Антипа проводит линию
Лохматый сфинкс, к сожалению, существовал, и с ним, опять же к сожалению, нередко приходилось считаться…
Я поджидал Викторию, чтобы вместе отправиться в дивизион на комсомольское собрание. Она должна была сделать доклад о нравственном облике комсомольца, я — выступить на эту же тему с короткой, но интересной речью. Мы честно готовились к выступлениям. Опыт свидетельствовал: вопросы морали — взаимной выручки, дружбы, коллективизма — всегда вызывали горячие споры; равнодушных, полагали мы, на этом собрании не будет.
Виктория задерживалась. Час назад ее вызвал Чалый, и она еще не возвратилась.
Наконец пришла, чуть не вбежала в кабинет — гневная, пунцовая. Вслед за ней, подавляя тихую усмешку, вошел Антипа Клоков.
Подойдя к столу и приняв выражение благопристойной серьезности, Антипа ей сказал:
— Вы поступили опрометчиво. Крайне необдуманно, товарищ Ржевская.
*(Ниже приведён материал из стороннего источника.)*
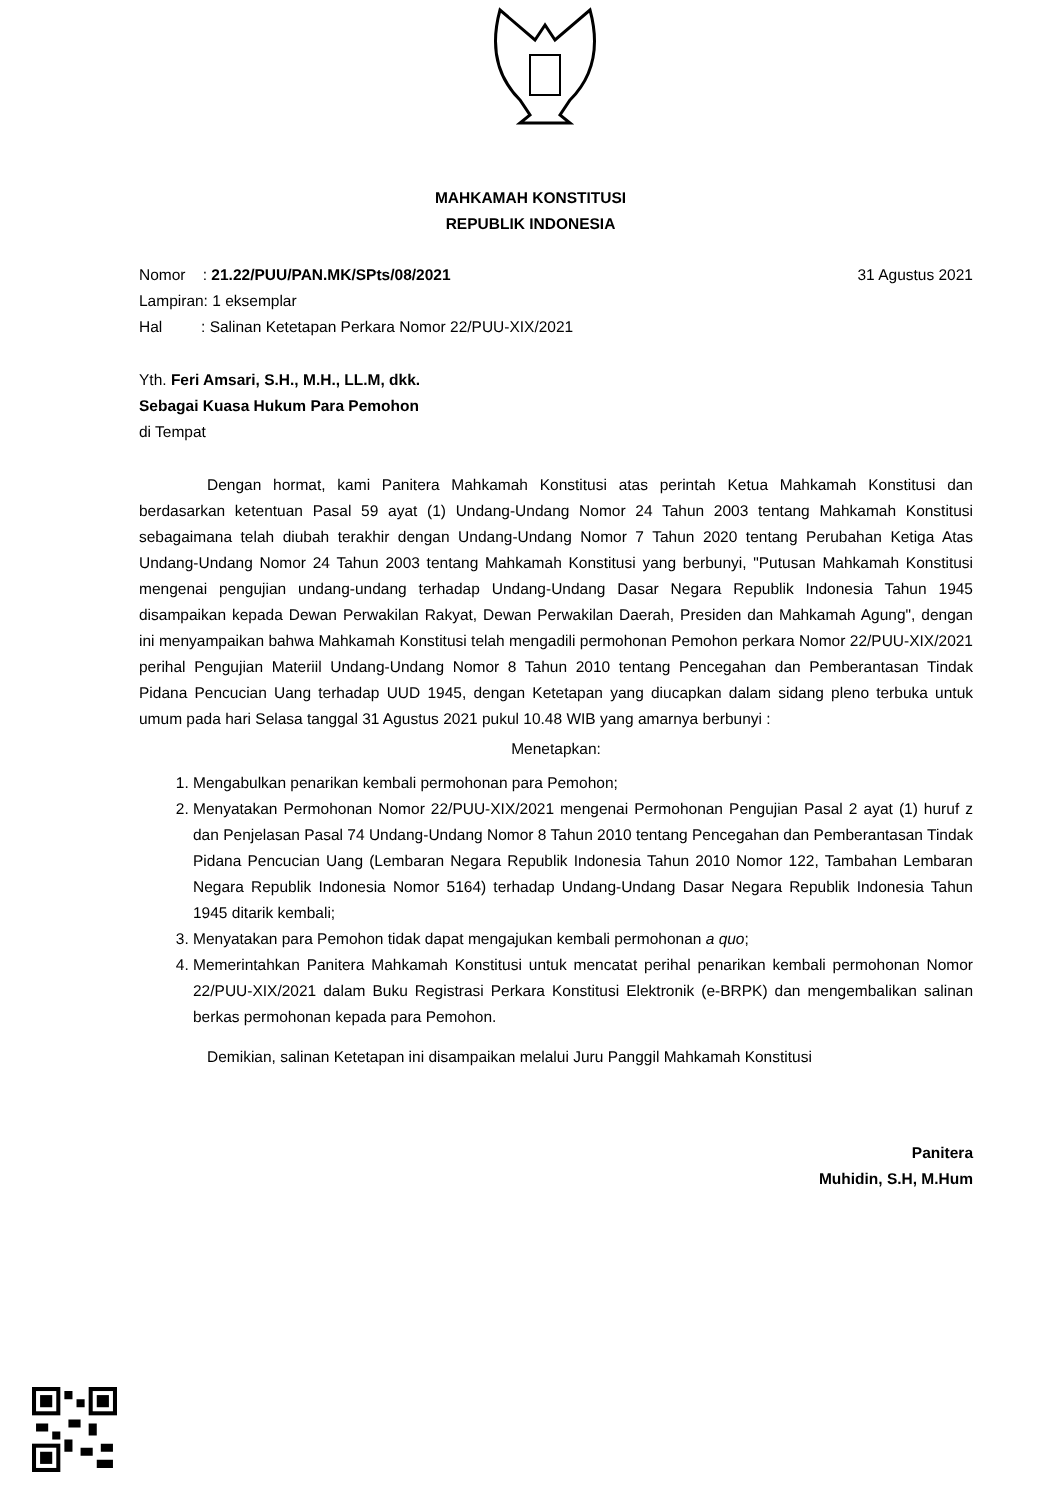MAHKAMAH KONSTITUSI
REPUBLIK INDONESIA
Nomor : 21.22/PUU/PAN.MK/SPts/08/2021 31 Agustus 2021
Lampiran: 1 eksemplar
Hal : Salinan Ketetapan Perkara Nomor 22/PUU-XIX/2021
Yth. Feri Amsari, S.H., M.H., LL.M, dkk.
Sebagai Kuasa Hukum Para Pemohon
di Tempat
Dengan hormat, kami Panitera Mahkamah Konstitusi atas perintah Ketua Mahkamah Konstitusi dan berdasarkan ketentuan Pasal 59 ayat (1) Undang-Undang Nomor 24 Tahun 2003 tentang Mahkamah Konstitusi sebagaimana telah diubah terakhir dengan Undang-Undang Nomor 7 Tahun 2020 tentang Perubahan Ketiga Atas Undang-Undang Nomor 24 Tahun 2003 tentang Mahkamah Konstitusi yang berbunyi, "Putusan Mahkamah Konstitusi mengenai pengujian undang-undang terhadap Undang-Undang Dasar Negara Republik Indonesia Tahun 1945 disampaikan kepada Dewan Perwakilan Rakyat, Dewan Perwakilan Daerah, Presiden dan Mahkamah Agung", dengan ini menyampaikan bahwa Mahkamah Konstitusi telah mengadili permohonan Pemohon perkara Nomor 22/PUU-XIX/2021 perihal Pengujian Materiil Undang-Undang Nomor 8 Tahun 2010 tentang Pencegahan dan Pemberantasan Tindak Pidana Pencucian Uang terhadap UUD 1945, dengan Ketetapan yang diucapkan dalam sidang pleno terbuka untuk umum pada hari Selasa tanggal 31 Agustus 2021 pukul 10.48 WIB yang amarnya berbunyi :
Menetapkan:
1. Mengabulkan penarikan kembali permohonan para Pemohon;
2. Menyatakan Permohonan Nomor 22/PUU-XIX/2021 mengenai Permohonan Pengujian Pasal 2 ayat (1) huruf z dan Penjelasan Pasal 74 Undang-Undang Nomor 8 Tahun 2010 tentang Pencegahan dan Pemberantasan Tindak Pidana Pencucian Uang (Lembaran Negara Republik Indonesia Tahun 2010 Nomor 122, Tambahan Lembaran Negara Republik Indonesia Nomor 5164) terhadap Undang-Undang Dasar Negara Republik Indonesia Tahun 1945 ditarik kembali;
3. Menyatakan para Pemohon tidak dapat mengajukan kembali permohonan a quo;
4. Memerintahkan Panitera Mahkamah Konstitusi untuk mencatat perihal penarikan kembali permohonan Nomor 22/PUU-XIX/2021 dalam Buku Registrasi Perkara Konstitusi Elektronik (e-BRPK) dan mengembalikan salinan berkas permohonan kepada para Pemohon.
Demikian, salinan Ketetapan ini disampaikan melalui Juru Panggil Mahkamah Konstitusi
Panitera
Muhidin, S.H, M.Hum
— Я поступила, как велела совесть, — запальчиво ответила она. Мне объяснила: — Только спросила, как относиться к тем, кто заводит на фронте вторую семью. Должна же я знать! Должна же быть ясность!
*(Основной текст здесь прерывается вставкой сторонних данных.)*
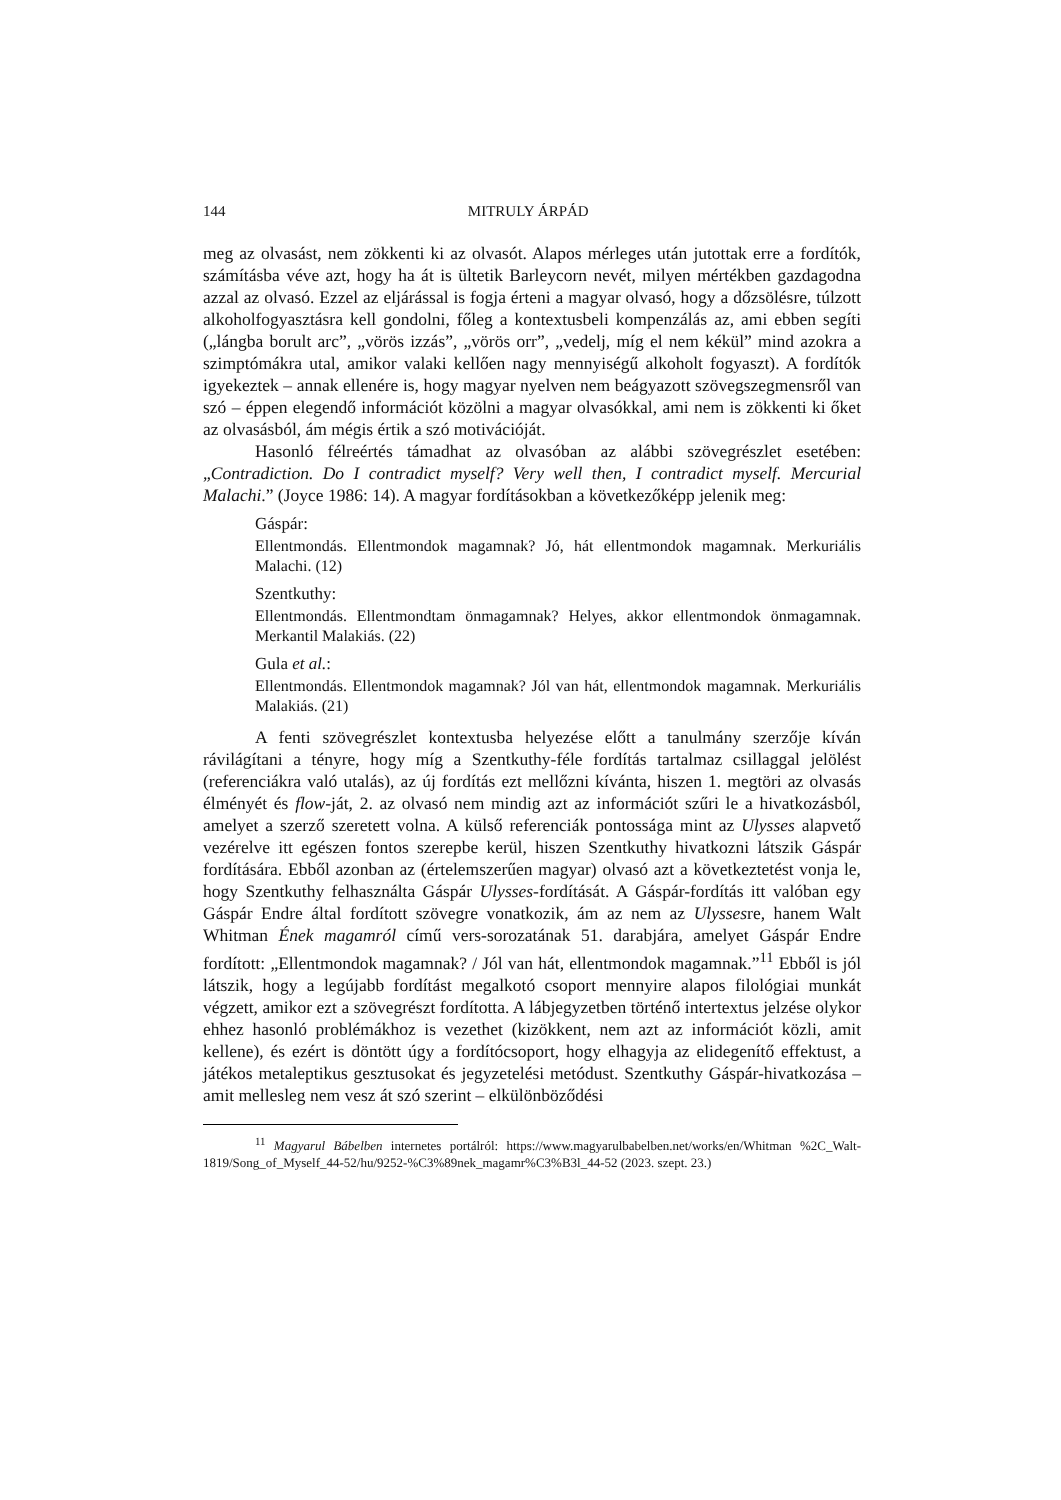144 MITRULY ÁRPÁD
meg az olvasást, nem zökkenti ki az olvasót. Alapos mérleges után jutottak erre a fordítók, számításba véve azt, hogy ha át is ültetik Barleycorn nevét, milyen mértékben gazdagodna azzal az olvasó. Ezzel az eljárással is fogja érteni a magyar olvasó, hogy a dőzsölésre, túlzott alkoholfogyasztásra kell gondolni, főleg a kontextusbeli kompenzálás az, ami ebben segíti („lángba borult arc”, „vörös izzás”, „vörös orr”, „vedelj, míg el nem kékül” mind azokra a szimptómákra utal, amikor valaki kellően nagy mennyiségű alkoholt fogyaszt). A fordítók igyekeztek – annak ellenére is, hogy magyar nyelven nem beágyazott szövegszegmensről van szó – éppen elegendő információt közölni a magyar olvasókkal, ami nem is zökkenti ki őket az olvasásból, ám mégis értik a szó motivációját.
Hasonló félreértés támadhat az olvasóban az alábbi szövegrészlet esetében: „Contradiction. Do I contradict myself? Very well then, I contradict myself. Mercurial Malachi.” (Joyce 1986: 14). A magyar fordításokban a következőképp jelenik meg:
Gáspár:
Ellentmondás. Ellentmondok magamnak? Jó, hát ellentmondok magamnak. Merkuriális Malachi. (12)
Szentkuthy:
Ellentmondás. Ellentmondtam önmagamnak? Helyes, akkor ellentmondok önmagamnak. Merkantil Malakiás. (22)
Gula et al.:
Ellentmondás. Ellentmondok magamnak? Jól van hát, ellentmondok magamnak. Merkuriális Malakiás. (21)
A fenti szövegrészlet kontextusba helyezése előtt a tanulmány szerzője kíván rávilágítani a tényre, hogy míg a Szentkuthy-féle fordítás tartalmaz csillaggal jelölést (referenciákra való utalás), az új fordítás ezt mellőzni kívánta, hiszen 1. megtöri az olvasás élményét és flow-ját, 2. az olvasó nem mindig azt az információt szűri le a hivatkozásból, amelyet a szerző szeretett volna. A külső referenciák pontossága mint az Ulysses alapvető vezérelve itt egészen fontos szerepbe kerül, hiszen Szentkuthy hivatkozni látszik Gáspár fordítására. Ebből azonban az (értelemszerűen magyar) olvasó azt a következtetést vonja le, hogy Szentkuthy felhasználta Gáspár Ulysses-fordítását. A Gáspár-fordítás itt valóban egy Gáspár Endre által fordított szövegre vonatkozik, ám az nem az Ulyssesre, hanem Walt Whitman Ének magamról című vers-sorozatának 51. darabjára, amelyet Gáspár Endre fordított: „Ellentmondok magamnak? / Jól van hát, ellentmondok magamnak.”<sup>11</sup> Ebből is jól látszik, hogy a legújabb fordítást megalkotó csoport mennyire alapos filológiai munkát végzett, amikor ezt a szövegrészt fordította. A lábjegyzetben történő intertextus jelzése olykor ehhez hasonló problémákhoz is vezethet (kizökkent, nem azt az információt közli, amit kellene), és ezért is döntött úgy a fordítócsoport, hogy elhagyja az elidegenítő effektust, a játékos metaleptikus gesztusokat és jegyzetelési metódust. Szentkuthy Gáspár-hivatkozása – amit mellesleg nem vesz át szó szerint – elkülönböződési
<sup>11</sup> Magyarul Bábelben internetes portálról: https://www.magyarulbabelben.net/works/en/Whitman %2C_Walt-1819/Song_of_Myself_44-52/hu/9252-%C3%89nek_magamr%C3%B3l_44-52 (2023. szept. 23.)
— Можно было деликатнее, — наставлял Антипа. — Он человек щепетильный.
— А я без экивоков — для него сказала. Хотела узнать, распишется ли с Тосей.
— Ну нельзя же! Прямой и непосредственный начальник…
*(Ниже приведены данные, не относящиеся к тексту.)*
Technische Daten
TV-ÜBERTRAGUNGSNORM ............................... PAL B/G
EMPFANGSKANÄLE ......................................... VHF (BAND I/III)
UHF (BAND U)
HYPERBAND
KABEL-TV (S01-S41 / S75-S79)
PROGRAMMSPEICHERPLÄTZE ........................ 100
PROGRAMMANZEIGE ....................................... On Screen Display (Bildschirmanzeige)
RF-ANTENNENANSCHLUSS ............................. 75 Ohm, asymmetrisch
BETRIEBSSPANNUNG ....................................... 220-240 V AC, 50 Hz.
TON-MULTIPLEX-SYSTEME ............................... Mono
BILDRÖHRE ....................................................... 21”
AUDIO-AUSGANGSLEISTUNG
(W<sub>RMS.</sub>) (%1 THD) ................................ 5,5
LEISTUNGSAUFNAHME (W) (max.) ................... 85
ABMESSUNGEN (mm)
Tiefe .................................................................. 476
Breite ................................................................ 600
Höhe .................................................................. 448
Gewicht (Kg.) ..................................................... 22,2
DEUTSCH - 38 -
Виктория вынула платочек, стала вытирать глаза.
— Ладно, обратимся к делу. Слушай последние указания, — Антипа глянул на меня. — Во-первых, в беседах с солдатами говорить только о том, что относится к войне и обороне города. Посторонних вопросов не касаться. Ржевская намерена вынести на обсуждение тему морали и чести. Воздержаться! Морализировать не настало время. Война сужает круг забот и интересов. Все для войны, все во имя боевой готовности и стойкой обороны.
Я улыбнулся: «Нища и убога твоя демагогия».
— Во-вторых, — продолжал Антипа, — при посещении точек вменяется просматривать солдатские библиотечки. Книги невоенной тематики немедленно и твердо изымать. Было время — мирились с такой роскошью, отныне и впредь — жестокий блокадный лимит.
Виктория молчала. Я спокойно спросил:
— Чьи это указания?
— Не все ли равно! Директивы исходят от начальства. Наше дело — проводить их в жизнь.
— Я воздержусь проводить такие указания.